I was stunned, mortified, appalled. I know I'm older than dirt, getting "up there" as they say...but I didn't realize OTHER people realize it. Does anyone have a link for jowl removal cream?

Several silly questions:

What is music?
Is music simply rhythm or multiple rhythms arranged in a pleasing way to form harmony?
Is "air" required for music or could the movement of celestial bodies be cosmic music on a scale so grand we cannot hear?
Is rhythm, and thereby music, the ultimate universal truth without which there is nothing?

More party shots.


The bartendress. ("I can't drink on duty, but I sure as hell can dance.")


The ribs. Self-explanatory. And gone.

Yesterday was "Send John To Georgia Day"...

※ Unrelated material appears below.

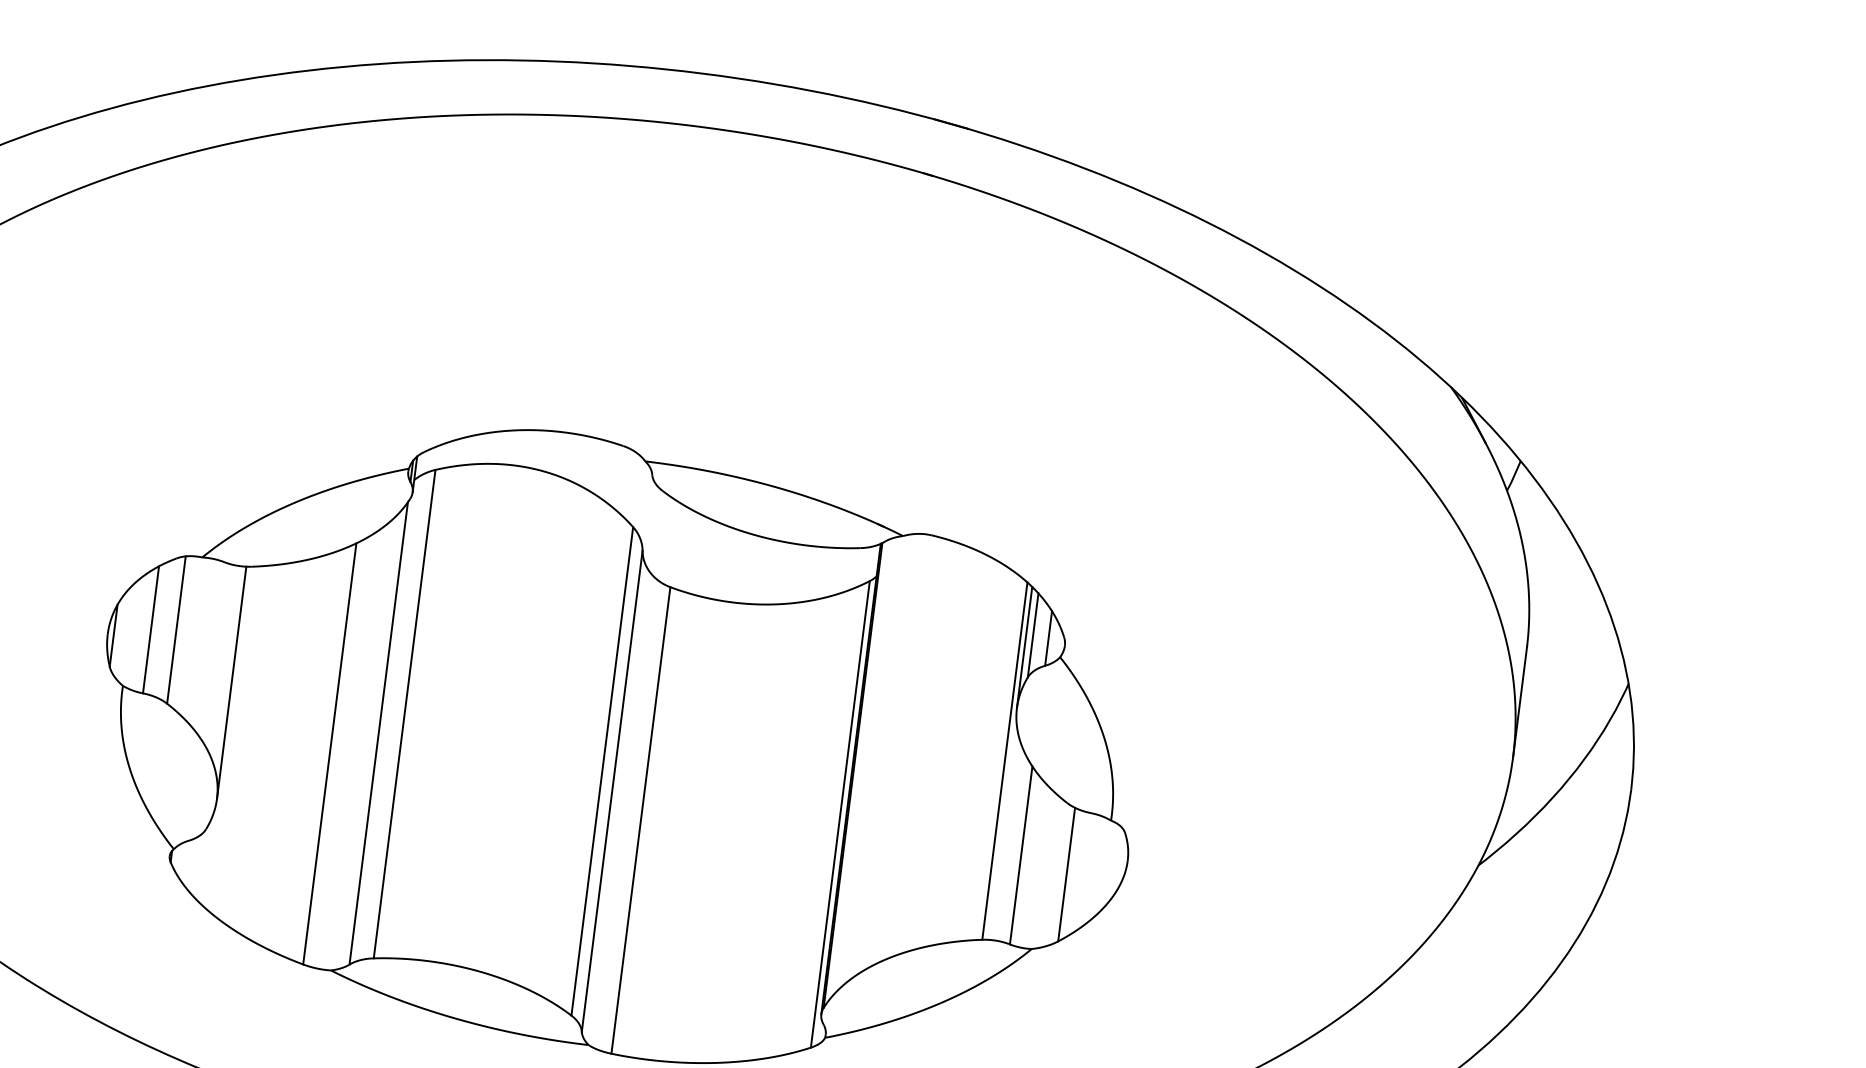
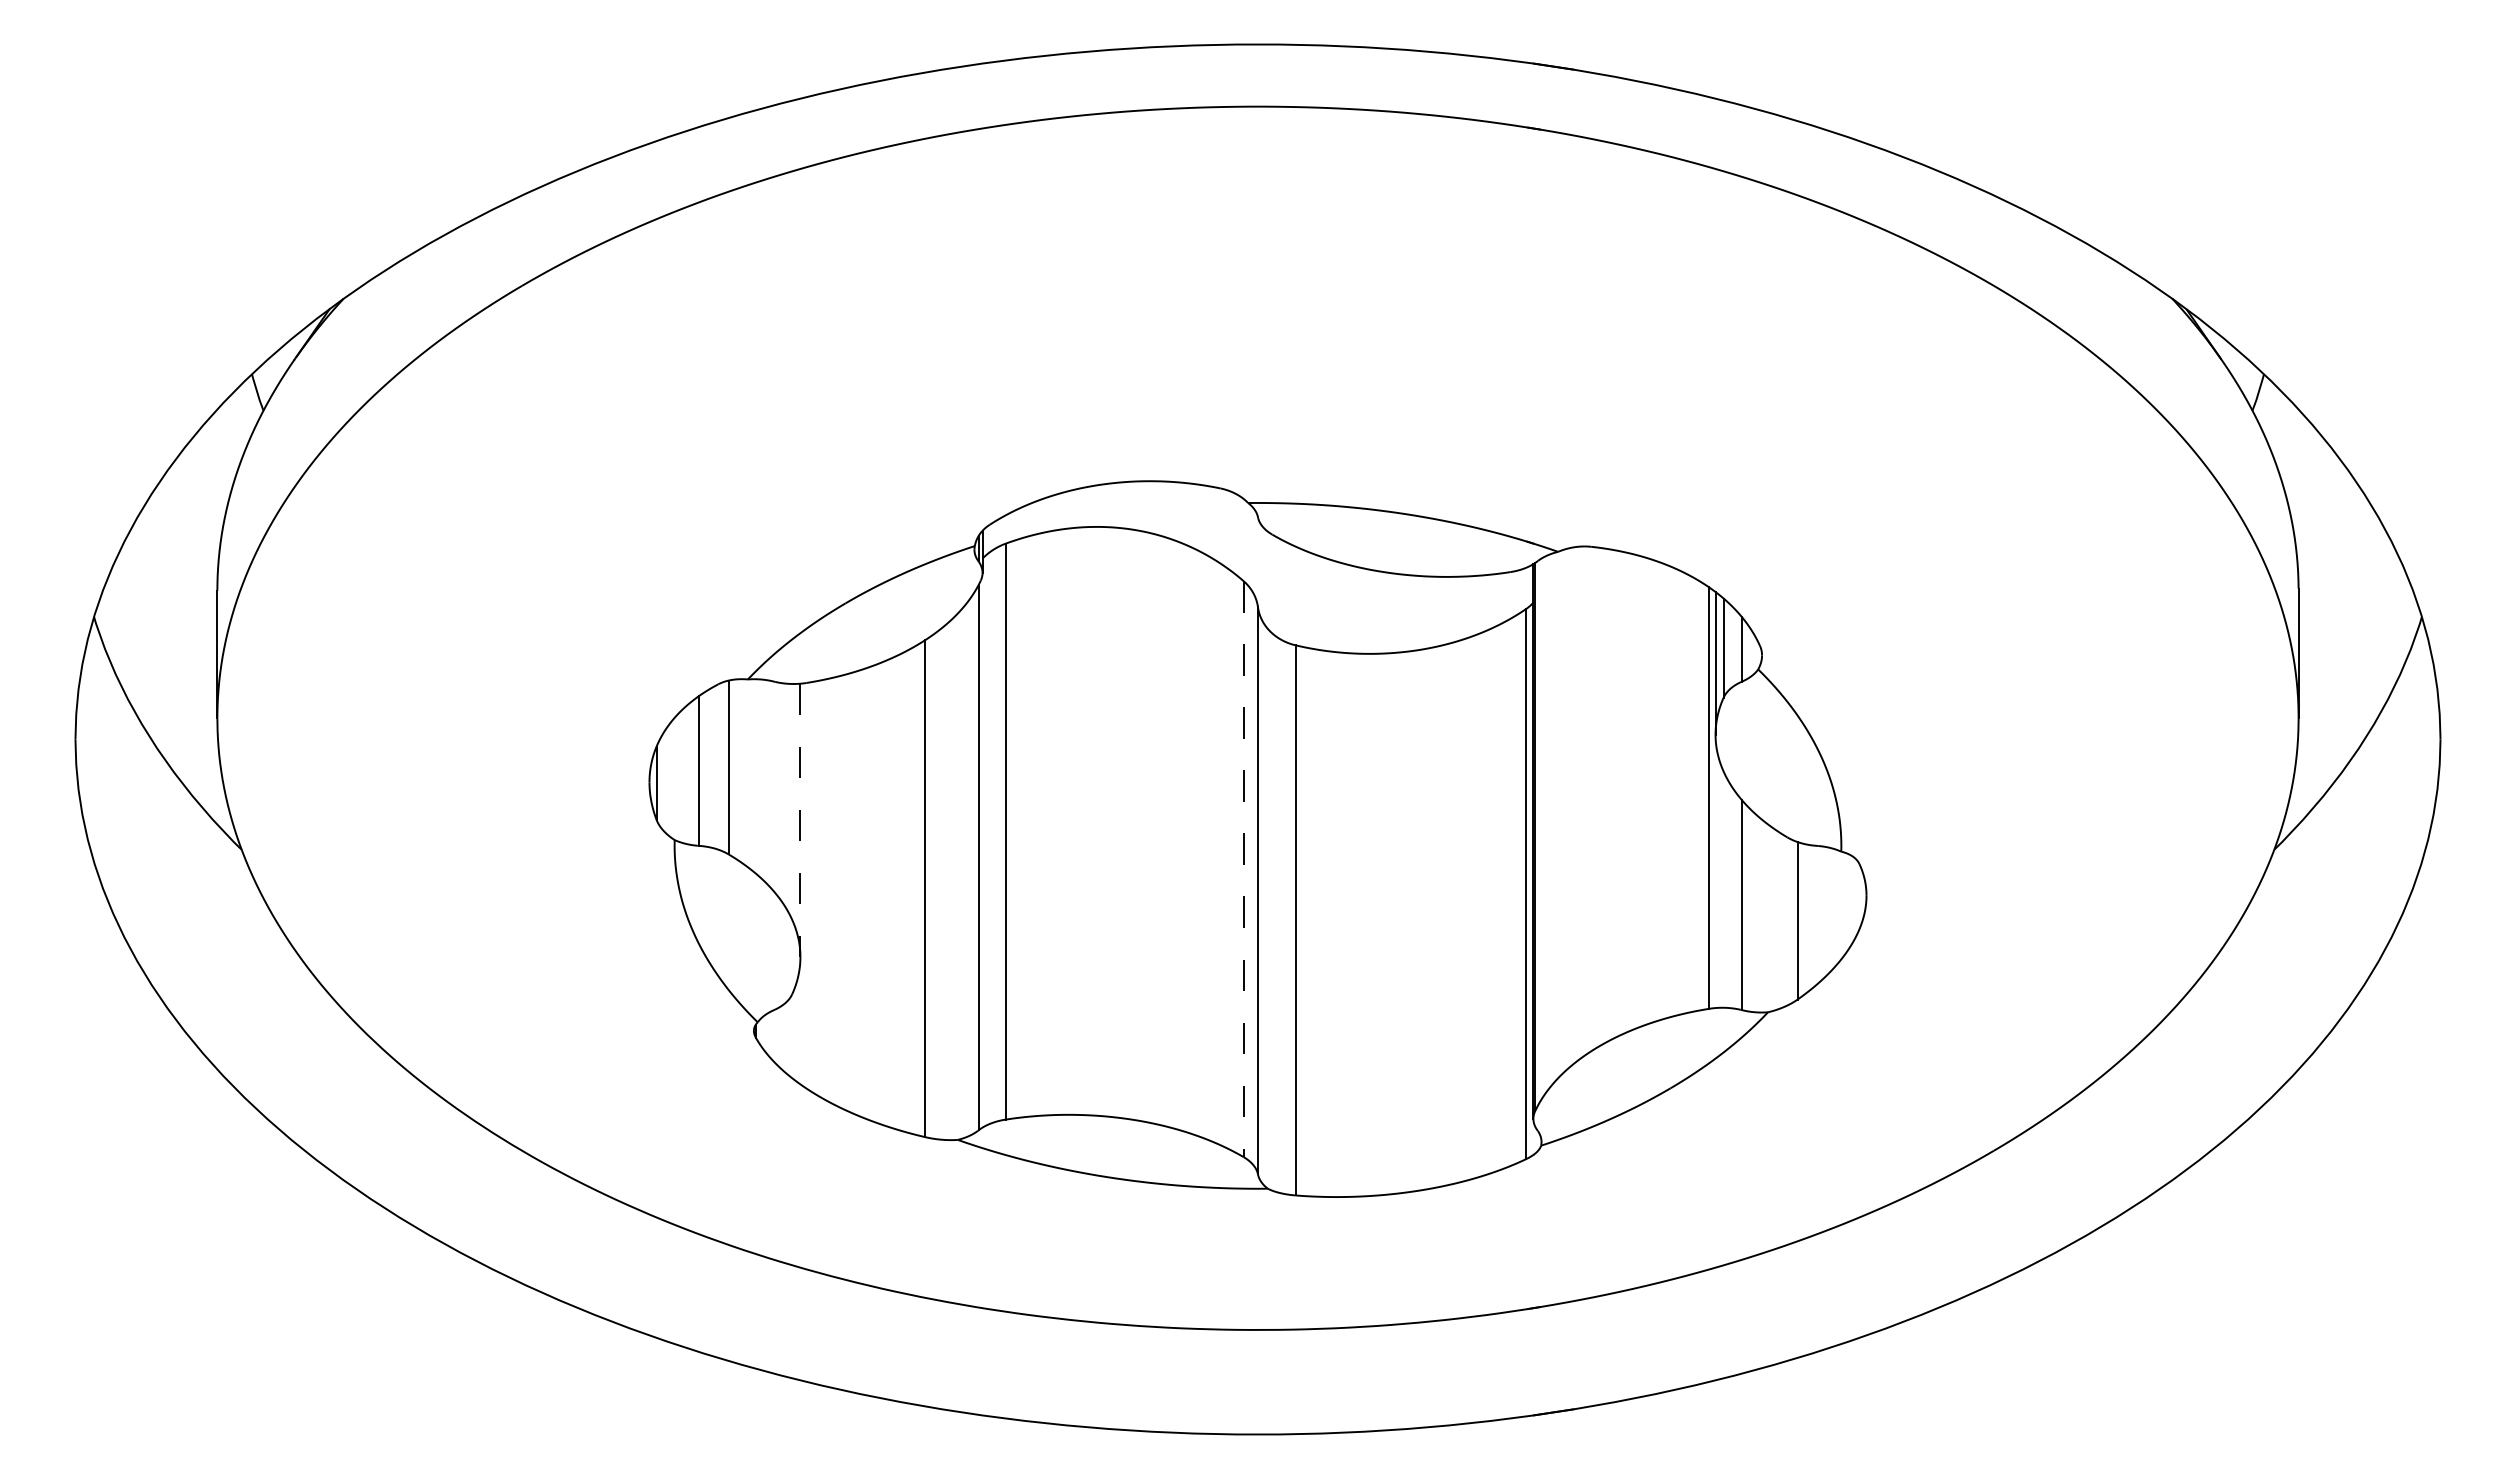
line: (231, 682) -> (800, 820), solid -> dashed
line: (602, 771) -> (1243, 869), solid -> dashed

all day. Beer and barbecued ribs. Beer. Then more beer for good measure. John, who recently returned from Iraq, finally drew a hardship tour.

That's your intrepid blogger, me, on the right (next to John) holding a foo-foo brandy glass. I don't drink brandy. They handed me the glass so I wouldn't be naked in the photo.

Feeling lucky?


Pull tab bowls at the local VFW...
scene of many broken hearts and broken wallets.

Sunday, April 17, 2005

OK...I'll bite.

With greasy fingers and a loud, obnoxiously odorous belch (top and bottom) I ordered Super Size Me - A Film Of Epic Proportions (without fries) which should be arriving on Wednesday. I've got three days to eat hearty. After that, back to the beer and corn dogs.